§ TASK INSTRUCTIONS:
One number should be the full reply: how many lines of the material below contain "cookies".

[[ DATA IN THIS EXERCISE open ]]

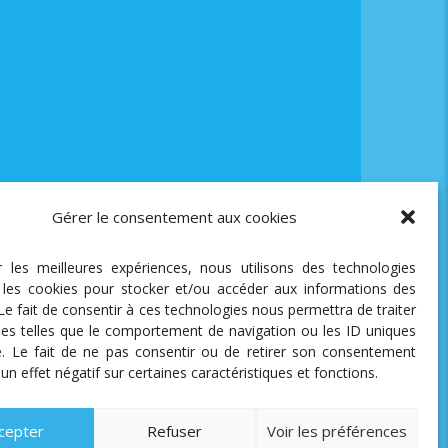
Gérer le consentement aux cookies
ir les meilleures expériences, nous utilisons des technologies
e les cookies pour stocker et/ou accéder aux informations des
 Le fait de consentir à ces technologies nous permettra de traiter
es telles que le comportement de navigation ou les ID uniques
te. Le fait de ne pas consentir ou de retirer son consentement
 un effet négatif sur certaines caractéristiques et fonctions.
cepter
Refuser
Voir les préférences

[[ DATA IN THIS EXERCISE closed ]]

§ RESPONSE AREA:
2